**TASK STATEMENT:**
Please count the lines of the data below that contain the word "built", and reply with that number alone.

**DATASET RECORDS:**
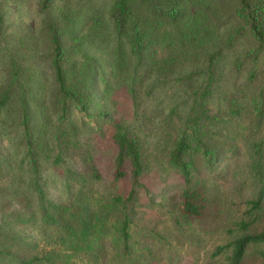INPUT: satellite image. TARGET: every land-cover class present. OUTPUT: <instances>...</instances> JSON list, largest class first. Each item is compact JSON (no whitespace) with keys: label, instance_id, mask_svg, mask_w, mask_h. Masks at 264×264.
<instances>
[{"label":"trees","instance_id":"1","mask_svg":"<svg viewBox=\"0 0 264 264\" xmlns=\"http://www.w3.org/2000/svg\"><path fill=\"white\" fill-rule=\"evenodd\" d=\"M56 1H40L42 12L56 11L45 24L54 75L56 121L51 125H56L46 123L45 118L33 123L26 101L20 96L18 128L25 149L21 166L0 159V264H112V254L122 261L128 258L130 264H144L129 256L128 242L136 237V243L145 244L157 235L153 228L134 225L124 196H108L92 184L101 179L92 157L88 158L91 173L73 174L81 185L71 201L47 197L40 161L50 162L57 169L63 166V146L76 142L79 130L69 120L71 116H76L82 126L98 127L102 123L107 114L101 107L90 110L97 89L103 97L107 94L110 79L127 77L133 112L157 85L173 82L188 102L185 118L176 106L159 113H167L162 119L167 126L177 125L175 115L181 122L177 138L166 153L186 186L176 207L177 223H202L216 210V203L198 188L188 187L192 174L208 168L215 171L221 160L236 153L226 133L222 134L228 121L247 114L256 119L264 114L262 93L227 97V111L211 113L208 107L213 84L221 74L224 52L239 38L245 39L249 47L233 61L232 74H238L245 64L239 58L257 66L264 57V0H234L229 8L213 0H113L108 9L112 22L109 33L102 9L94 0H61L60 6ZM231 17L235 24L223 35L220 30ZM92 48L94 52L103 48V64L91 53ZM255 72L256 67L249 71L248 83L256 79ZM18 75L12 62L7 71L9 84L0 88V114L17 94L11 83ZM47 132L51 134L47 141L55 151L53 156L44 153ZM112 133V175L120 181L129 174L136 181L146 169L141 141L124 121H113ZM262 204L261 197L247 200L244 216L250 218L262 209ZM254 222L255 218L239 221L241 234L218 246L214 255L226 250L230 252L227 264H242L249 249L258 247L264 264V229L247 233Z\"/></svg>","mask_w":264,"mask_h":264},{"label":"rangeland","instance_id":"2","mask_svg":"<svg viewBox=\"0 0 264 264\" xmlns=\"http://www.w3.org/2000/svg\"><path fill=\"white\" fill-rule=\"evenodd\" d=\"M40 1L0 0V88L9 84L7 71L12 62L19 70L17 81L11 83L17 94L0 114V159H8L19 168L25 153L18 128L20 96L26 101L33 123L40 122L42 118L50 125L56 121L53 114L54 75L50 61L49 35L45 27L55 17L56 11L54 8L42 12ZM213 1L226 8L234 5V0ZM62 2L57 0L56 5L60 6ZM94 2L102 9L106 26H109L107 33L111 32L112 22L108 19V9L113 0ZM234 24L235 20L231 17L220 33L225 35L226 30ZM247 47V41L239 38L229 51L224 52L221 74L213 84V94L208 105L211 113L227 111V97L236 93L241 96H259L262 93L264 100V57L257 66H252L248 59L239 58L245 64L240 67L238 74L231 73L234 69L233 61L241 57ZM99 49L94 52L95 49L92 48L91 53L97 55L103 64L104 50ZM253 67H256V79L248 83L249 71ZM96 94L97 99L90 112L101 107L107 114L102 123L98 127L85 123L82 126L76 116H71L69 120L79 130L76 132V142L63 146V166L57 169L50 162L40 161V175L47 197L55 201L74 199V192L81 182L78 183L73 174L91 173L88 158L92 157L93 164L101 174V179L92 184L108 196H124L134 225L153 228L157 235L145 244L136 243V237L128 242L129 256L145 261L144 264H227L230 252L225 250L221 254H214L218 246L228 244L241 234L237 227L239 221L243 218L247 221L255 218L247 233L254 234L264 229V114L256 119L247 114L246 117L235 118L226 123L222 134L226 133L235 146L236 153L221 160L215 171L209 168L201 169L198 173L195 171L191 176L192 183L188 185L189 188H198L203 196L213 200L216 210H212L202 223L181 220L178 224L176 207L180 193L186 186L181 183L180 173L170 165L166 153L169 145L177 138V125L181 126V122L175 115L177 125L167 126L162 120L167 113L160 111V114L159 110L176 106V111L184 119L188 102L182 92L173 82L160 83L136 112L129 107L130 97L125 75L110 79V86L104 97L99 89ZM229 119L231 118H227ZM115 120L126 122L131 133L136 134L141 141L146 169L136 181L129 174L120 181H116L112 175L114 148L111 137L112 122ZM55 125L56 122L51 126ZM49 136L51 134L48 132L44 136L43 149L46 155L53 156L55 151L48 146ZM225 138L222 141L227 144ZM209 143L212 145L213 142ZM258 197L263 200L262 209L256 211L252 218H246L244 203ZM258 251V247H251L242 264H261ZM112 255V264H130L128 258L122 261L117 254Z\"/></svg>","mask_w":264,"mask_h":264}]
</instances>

...

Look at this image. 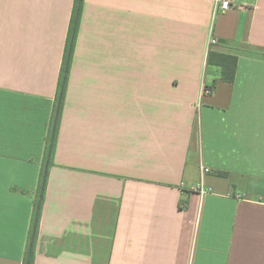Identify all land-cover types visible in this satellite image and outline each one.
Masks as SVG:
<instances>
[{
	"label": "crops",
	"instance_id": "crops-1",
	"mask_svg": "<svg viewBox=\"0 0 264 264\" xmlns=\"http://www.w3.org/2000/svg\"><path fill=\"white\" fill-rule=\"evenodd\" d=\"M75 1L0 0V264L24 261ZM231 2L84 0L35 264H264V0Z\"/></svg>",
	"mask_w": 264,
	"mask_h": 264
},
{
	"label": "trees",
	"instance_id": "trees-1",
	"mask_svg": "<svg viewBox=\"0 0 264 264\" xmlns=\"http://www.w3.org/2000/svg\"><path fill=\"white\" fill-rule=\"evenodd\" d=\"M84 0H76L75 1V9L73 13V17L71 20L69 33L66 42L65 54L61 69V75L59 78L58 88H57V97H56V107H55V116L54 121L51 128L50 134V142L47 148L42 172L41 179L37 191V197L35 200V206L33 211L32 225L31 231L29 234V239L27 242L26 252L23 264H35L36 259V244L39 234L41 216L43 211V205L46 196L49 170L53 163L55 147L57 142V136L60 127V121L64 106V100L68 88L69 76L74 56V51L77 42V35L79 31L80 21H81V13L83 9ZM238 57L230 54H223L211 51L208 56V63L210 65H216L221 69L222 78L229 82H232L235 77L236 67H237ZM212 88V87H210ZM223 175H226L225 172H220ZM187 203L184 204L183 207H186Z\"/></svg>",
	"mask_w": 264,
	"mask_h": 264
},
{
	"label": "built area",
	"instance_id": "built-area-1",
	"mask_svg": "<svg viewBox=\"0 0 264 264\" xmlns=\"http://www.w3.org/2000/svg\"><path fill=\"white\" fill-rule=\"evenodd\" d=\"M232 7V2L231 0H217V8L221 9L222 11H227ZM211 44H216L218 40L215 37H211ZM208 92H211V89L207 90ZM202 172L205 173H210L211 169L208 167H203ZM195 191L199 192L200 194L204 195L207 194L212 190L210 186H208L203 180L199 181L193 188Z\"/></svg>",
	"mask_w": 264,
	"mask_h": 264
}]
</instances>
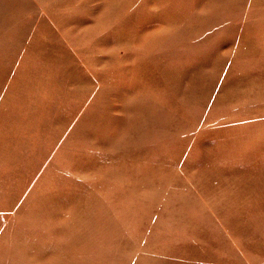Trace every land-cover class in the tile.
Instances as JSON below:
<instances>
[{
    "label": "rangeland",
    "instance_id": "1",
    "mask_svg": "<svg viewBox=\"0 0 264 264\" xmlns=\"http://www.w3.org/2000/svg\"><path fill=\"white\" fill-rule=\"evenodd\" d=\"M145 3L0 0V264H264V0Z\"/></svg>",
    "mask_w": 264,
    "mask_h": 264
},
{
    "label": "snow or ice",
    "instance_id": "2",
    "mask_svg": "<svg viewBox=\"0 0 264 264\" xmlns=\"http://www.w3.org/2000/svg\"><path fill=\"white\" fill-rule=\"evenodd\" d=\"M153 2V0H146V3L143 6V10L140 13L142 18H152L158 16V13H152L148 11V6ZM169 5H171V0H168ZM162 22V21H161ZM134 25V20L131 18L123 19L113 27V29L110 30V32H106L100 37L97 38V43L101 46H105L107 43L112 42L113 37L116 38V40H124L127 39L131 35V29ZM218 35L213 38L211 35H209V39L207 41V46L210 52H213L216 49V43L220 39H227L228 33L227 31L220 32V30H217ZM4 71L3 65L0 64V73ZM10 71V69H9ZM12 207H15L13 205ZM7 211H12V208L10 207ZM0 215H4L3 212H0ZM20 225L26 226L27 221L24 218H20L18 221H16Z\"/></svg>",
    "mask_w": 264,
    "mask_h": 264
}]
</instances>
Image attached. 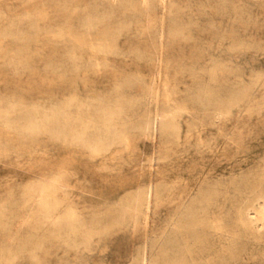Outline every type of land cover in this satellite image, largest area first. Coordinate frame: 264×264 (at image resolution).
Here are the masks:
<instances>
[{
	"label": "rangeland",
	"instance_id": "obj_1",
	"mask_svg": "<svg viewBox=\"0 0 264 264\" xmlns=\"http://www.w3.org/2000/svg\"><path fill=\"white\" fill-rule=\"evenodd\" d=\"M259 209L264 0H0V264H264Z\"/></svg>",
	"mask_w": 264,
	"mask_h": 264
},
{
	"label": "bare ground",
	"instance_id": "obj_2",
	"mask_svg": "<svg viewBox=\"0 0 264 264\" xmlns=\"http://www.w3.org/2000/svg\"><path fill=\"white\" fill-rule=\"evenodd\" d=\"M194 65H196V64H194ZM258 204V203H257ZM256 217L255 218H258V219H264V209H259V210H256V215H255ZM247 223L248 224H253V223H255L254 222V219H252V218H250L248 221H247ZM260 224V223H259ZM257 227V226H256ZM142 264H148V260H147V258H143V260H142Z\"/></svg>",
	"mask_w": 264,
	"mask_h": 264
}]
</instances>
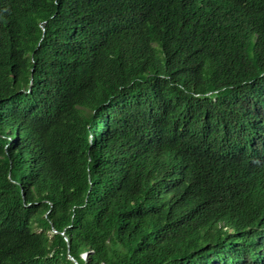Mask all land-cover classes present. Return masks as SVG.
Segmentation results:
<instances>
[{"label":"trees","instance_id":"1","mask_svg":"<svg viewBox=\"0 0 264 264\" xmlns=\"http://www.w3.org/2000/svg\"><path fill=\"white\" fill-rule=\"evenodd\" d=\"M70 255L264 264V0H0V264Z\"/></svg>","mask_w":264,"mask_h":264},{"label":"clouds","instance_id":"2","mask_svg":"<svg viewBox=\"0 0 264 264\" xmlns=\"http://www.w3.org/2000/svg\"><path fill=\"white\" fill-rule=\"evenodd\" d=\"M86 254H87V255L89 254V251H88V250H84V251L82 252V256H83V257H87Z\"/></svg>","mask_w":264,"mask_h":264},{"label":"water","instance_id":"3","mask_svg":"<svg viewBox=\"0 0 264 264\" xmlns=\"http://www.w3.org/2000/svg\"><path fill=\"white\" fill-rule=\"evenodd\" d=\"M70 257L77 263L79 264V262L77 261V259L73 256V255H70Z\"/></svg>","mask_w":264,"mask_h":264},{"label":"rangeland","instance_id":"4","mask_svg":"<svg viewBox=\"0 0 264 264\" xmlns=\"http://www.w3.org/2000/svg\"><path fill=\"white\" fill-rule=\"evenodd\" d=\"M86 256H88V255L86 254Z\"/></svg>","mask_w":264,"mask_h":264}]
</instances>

**COMPLETED EXERCISE:**
2